Few undrafted free agents make WNBA rosters, but the Liberty had a hole at backup point guard and Hammon took advantage. She impressed Adubato from the outset by taking it right at the team's bigger guards and finishing over taller defenders with an assortment of finger rolls with her left and right hands just like she once used against her older brother and his friends in their driveway.
"The thing that impressed me most was her aggressiveness and her toughness," Adubato said. "She had to go against [U.S. Olympic team standout] Teresa Weatherspoon and Vickie Johnson. Both of them were physical, tough, fierce competitors. Her willingness to fight against those two every day amazed me. She looked about 16 years old when she came in, and to pit her against those two really told me a lot. She was fearless, she's a great competitor and she had the heart and the will."
Hammon eventually developed into a starter and an all-star in the WNBA because of her passing, ball-handling and shooting skill, but there was one goal she never managed to achieve.

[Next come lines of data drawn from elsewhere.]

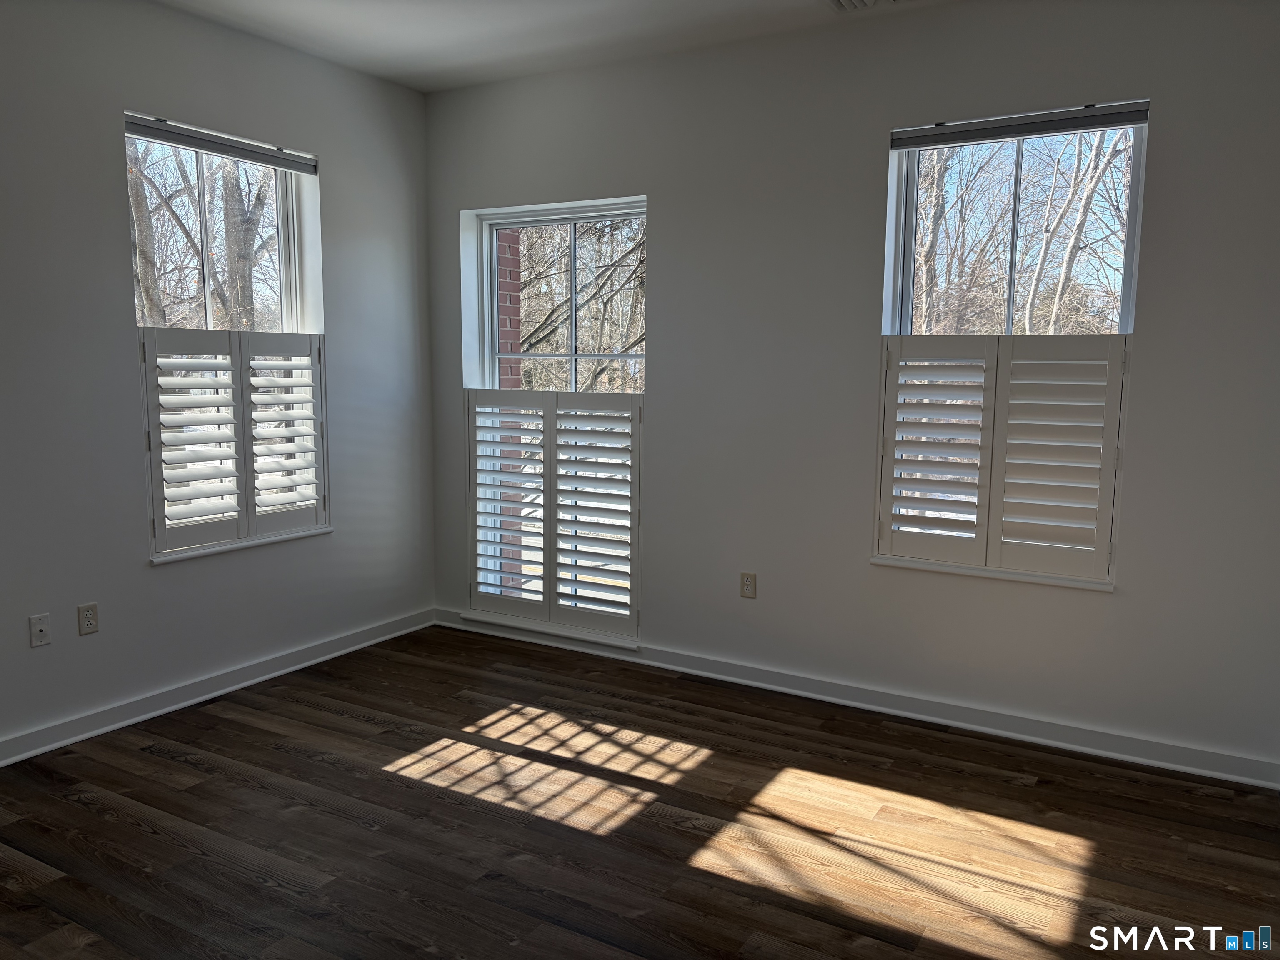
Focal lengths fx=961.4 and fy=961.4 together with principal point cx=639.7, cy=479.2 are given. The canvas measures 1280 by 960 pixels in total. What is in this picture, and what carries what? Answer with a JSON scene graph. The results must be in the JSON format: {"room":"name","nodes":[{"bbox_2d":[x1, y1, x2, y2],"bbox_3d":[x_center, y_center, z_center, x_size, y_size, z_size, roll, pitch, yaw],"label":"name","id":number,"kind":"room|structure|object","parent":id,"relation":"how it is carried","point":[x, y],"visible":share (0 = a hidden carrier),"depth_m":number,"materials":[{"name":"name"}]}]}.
{"room":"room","nodes":[
{"label":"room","id":0,"kind":"room"},
{"bbox_2d":[0,0,436,759],"bbox_3d":[-2.366,-0.364,3.064,0.183,2.780,4.917,4,8,30],"label":"left wall","id":1,"kind":"structure","parent":0,"point":[329,143],"depth_m":3.72,"materials":[{"name":"grey paint"}]},
{"bbox_2d":[28,613,51,646],"bbox_3d":[-2.143,0.539,3.435,0.017,0.114,0.069,4,8,30],"label":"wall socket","id":2,"kind":"object","parent":1,"relation":"attached to","point":[38,627],"visible":0.99,"depth_m":3.43,"materials":[{"name":"white plastic"}]},
{"bbox_2d":[76,602,99,635],"bbox_3d":[-2.053,0.518,3.576,0.009,0.115,0.070,4,8,30],"label":"wall socket","id":3,"kind":"object","parent":1,"relation":"attached to","point":[86,617],"visible":0.98,"depth_m":3.57,"materials":[{"name":"plastic"}]},
{"bbox_2d":[0,607,437,767],"bbox_3d":[-2.281,0.966,3.223,0.021,0.094,4.626,4,8,30],"label":"baseboard","id":4,"kind":"structure","parent":1,"relation":"attached to","point":[284,671],"depth_m":3.96,"materials":[{"name":"white paint"}]},
{"bbox_2d":[123,112,318,174],"bbox_3d":[-1.718,-1.383,3.988,0.055,0.081,0.895,4,8,30],"label":"roller blind","id":5,"kind":"object","parent":1,"relation":"attached to","point":[163,138],"visible":0.98,"depth_m":3.94,"materials":[{"name":"grey"}]},
{"bbox_2d":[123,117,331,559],"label":"left window","id":6,"kind":"structure","parent":1,"relation":"in","point":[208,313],"depth_m":4.13,"materials":[{"name":"glass"}]},
{"bbox_2d":[140,326,329,560],"bbox_3d":[-1.689,-0.177,4.110,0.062,0.884,0.815,4,8,30],"label":"plantation shutter","id":7,"kind":"object","parent":6,"relation":"attached to","point":[247,506],"visible":0.96,"depth_m":4.04,"materials":[{"name":"white wood"}]},
{"bbox_2d":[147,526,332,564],"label":"window sill","id":8,"kind":"structure","parent":1,"relation":"attached to","point":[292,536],"depth_m":4.07,"materials":[{"name":"white paint"}]},
{"bbox_2d":[157,0,949,93],"bbox_3d":[-0.288,-1.631,1.730,4.958,0.129,5.039,4,8,30],"label":"ceiling","id":9,"kind":"structure","parent":0,"point":[356,22],"depth_m":3.92,"materials":[{"name":"white paint"}]},
{"bbox_2d":[827,0,903,11],"bbox_3d":[0.842,-1.757,3.442,0.386,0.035,0.296,4,8,30],"label":"ceiling vent","id":10,"kind":"object","parent":9,"relation":"attached to","point":[843,1],"visible":0.99,"depth_m":3.57,"materials":[{"name":"white metal"}]},
{"bbox_2d":[0,626,1279,959],"bbox_3d":[-0.445,1.236,2.033,4.761,0.115,5.193,4,8,30],"label":"floor","id":11,"kind":"structure","parent":0,"point":[409,789],"depth_m":2.93,"materials":[{"name":"brown wood"}]},
{"bbox_2d":[421,0,1279,779],"bbox_3d":[0.776,-0.447,4.021,4.467,2.767,0.192,4,8,30],"label":"right wall","id":12,"kind":"structure","parent":0,"point":[1167,119],"depth_m":3.80,"materials":[{"name":"grey paint"}]},
{"bbox_2d":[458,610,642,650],"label":"window sill","id":13,"kind":"structure","parent":12,"relation":"attached to","point":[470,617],"depth_m":4.68,"materials":[{"name":"white paint"}]},
{"bbox_2d":[464,196,647,629],"bbox_3d":[-0.377,-0.296,4.791,1.075,2.064,0.117,4,8,30],"label":"window","id":14,"kind":"structure","parent":12,"relation":"in","point":[573,358],"depth_m":4.81,"materials":[{"name":"glass"}]},
{"bbox_2d":[463,390,643,643],"bbox_3d":[-0.448,0.148,4.711,1.032,1.142,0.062,4,8,30],"label":"plantation shutter","id":15,"kind":"object","parent":14,"relation":"attached to","point":[544,520],"visible":0.97,"depth_m":4.66,"materials":[{"name":"white wood"}]},
{"bbox_2d":[739,571,757,598],"bbox_3d":[0.474,0.464,4.224,0.070,0.116,0.008,4,8,30],"label":"wall socket","id":16,"kind":"object","parent":12,"relation":"attached to","point":[748,584],"visible":0.99,"depth_m":4.22,"materials":[{"name":"beige plastic"}]},
{"bbox_2d":[432,610,1279,789],"bbox_3d":[0.609,0.880,4.155,3.971,0.094,0.021,4,8,30],"label":"baseboard","id":17,"kind":"structure","parent":12,"relation":"attached to","point":[918,716],"depth_m":3.84,"materials":[{"name":"white paint"}]},
{"bbox_2d":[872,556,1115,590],"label":"window sill","id":18,"kind":"structure","parent":12,"relation":"attached to","point":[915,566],"depth_m":3.65,"materials":[{"name":"white paint"}]},
{"bbox_2d":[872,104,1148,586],"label":"right window","id":19,"kind":"structure","parent":12,"relation":"in","point":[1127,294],"depth_m":3.69,"materials":[{"name":"glass"}]},
{"bbox_2d":[875,332,1127,586],"bbox_3d":[1.340,-0.088,3.647,0.858,0.882,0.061,4,8,30],"label":"right shutter","id":20,"kind":"object","parent":19,"relation":"attached to","point":[894,404],"visible":0.97,"depth_m":3.61,"materials":[{"name":"white wood"}]},
{"bbox_2d":[890,100,1149,149],"bbox_3d":[1.378,-1.304,3.549,0.889,0.076,0.053,4,8,30],"label":"roller blind","id":21,"kind":"object","parent":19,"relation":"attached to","point":[960,127],"visible":0.99,"depth_m":3.52,"materials":[{"name":"grey"}]},
{"label":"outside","id":22,"kind":"structure","parent":0,"visible":0},
{"bbox_2d":[495,234,524,600],"bbox_3d":[-0.992,-0.431,6.252,0.386,5.054,0.378,4,8,30],"label":"brick column","id":23,"kind":"structure","parent":22,"point":[507,235],"depth_m":6.16,"materials":[{"name":"red brick"}]},
{"label":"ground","id":24,"kind":"structure","parent":22,"visible":0},
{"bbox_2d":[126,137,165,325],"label":"tree","id":25,"kind":"object","parent":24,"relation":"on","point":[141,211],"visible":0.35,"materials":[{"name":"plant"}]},
{"bbox_2d":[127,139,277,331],"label":"tree","id":26,"kind":"object","parent":24,"relation":"on","point":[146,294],"visible":0.33,"depth_m":9.70,"materials":[{"name":"plant"}]},
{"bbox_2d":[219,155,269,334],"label":"tree","id":27,"kind":"object","parent":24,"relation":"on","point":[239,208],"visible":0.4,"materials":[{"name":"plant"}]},
{"bbox_2d":[518,220,644,392],"bbox_3d":[-0.566,-2.170,10.998,4.701,6.477,3.281,4,8,30],"label":"tree","id":28,"kind":"object","parent":24,"relation":"on","point":[640,262],"visible":0.25,"depth_m":10.60,"materials":[{"name":"plant"}]},
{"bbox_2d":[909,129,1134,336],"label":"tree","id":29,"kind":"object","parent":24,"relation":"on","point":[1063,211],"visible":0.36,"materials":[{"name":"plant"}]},
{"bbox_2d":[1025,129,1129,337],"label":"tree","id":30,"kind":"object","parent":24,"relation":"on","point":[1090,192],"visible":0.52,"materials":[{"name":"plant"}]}
]}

Unable to earn a spot on the the U.S. Olympic team, she instead applied for dual citizenship and played with Russia in 2008 and 2012.
Some portrayed her as a traitor. 2008 U.S. Olympic coach Anne Donovan called her unpatriotic. Hammon viewed her decision not as a political statement but as a way to fulfill a childhood dream.
"I had two choices," Hammon said. "I could either sit at home and watch the Olympics or I could go and take part. It was really that simple. It was a hard decision and I took a lot of flak early on, but once the truth started coming out, I felt a lot of people changed their minds and I felt a lot of love and support through that whole thing."
As Hammon's career was winding down, she began exploring her post-basketball options. Two incidents pushed her away from broadcasting and toward coaching.
The first was a conversation she had with a broadcasting colleague one day. When he told her the best thing about working in TV was never having to walk out of a gym a loser, she immediately thought, 'Yeah, but you never get to leave a winner either.'"
The second was a torn ACL last July that prevented her from playing basketball the next nine months. When she broached the idea with Spurs coach Gregg Popovich about sitting in on a few practices, he enthusiastically agreed.
The mini-internship that followed the next 12 months convinced Hammon that blowing out her knee was one of the biggest blessings in disguise of her life.
She attended film sessions, coaching meetings and practices, receiving an invaluable behind-the-scenes look at what makes the NBA's most consistent franchise successful. And on the other hand, the Spurs discovered that Hammon possessed a brilliant basketball mind, a passion for coaching and masterful people management skills, exactly the combination Popovich seeks in an assistant coach.
Hammon announced earlier this summer that she is retiring from basketball at the end of this WNBA season. Soon after learning that, Popovich offered her a job.
"Pop told me, 'I'm hiring you because you're a good fit here, and you just happen to be a woman,'" Hammon said. "I think that just sums this whole thing up great."
The news that Hammon was joining the Spurs staff didn't catch Adubato by surprise. He learned never to underestimate Hammon after his conversation with her walking off the floor during the 1999 WNBA Finals.
One day a few years later, Reggie Miller attended a New York Liberty walk-through because he was broadcasting the team's game that night. Adubato was so confident in Hammon that he bet one of the NBA's all-time great shooters $100 that she'd make more half-court shots than him.
Hammon sank two out of five. Miller hit only one.
"I took my $100 and I never let him forget it," Adubato said.
So Hammon has already proven she can beat NBA players. Now all that's left is showing she can coach them too.